The constitution and other laws and policies protect religious freedom.
The Ministry of Home Affairs has a nominal policy-making role concerning religion. It characterizes its role as keeping a balance between constitutionally protected rights of religious freedom, free speech, and free expression on the one hand and maintaining public order on the other. All religious institutions are required to register with the government, but there were no reports registration was denied to any group.
In general the government does not subsidize religious groups. However, several schools and health services were built and continue to be operated by religious organizations. There are schools sponsored by the Catholic Church, the Anglican Church of Melanesia, the United Church, the South Seas Evangelical Church, and the Seventh-day Adventist Church. After attaining independence, the government recognized that it had neither the funds nor the personnel to take over these institutions and agreed instead to subsidize their operations.

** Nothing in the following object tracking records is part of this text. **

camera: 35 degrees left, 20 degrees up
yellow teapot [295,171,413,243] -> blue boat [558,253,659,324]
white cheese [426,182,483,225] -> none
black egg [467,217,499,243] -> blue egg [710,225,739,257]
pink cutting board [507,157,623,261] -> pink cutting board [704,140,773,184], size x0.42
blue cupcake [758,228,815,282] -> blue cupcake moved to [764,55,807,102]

The public school curriculum includes an hour of daily religious instruction, the content of which is agreed upon by the five Christian churches. Students whose parents do not wish them to attend the class are excused. The government subsidizes church schools only if they align their curricula with governmental criteria. Non-Christian religious instruction may be taught in the schools for practitioners of other religions, if they request it.
Government oaths of office customarily are taken on the Bible. The constitution forbids religious tests for public office.
The government observes the following religious holidays as national holidays: Good Friday, Easter Monday, Whit Monday, and Christmas.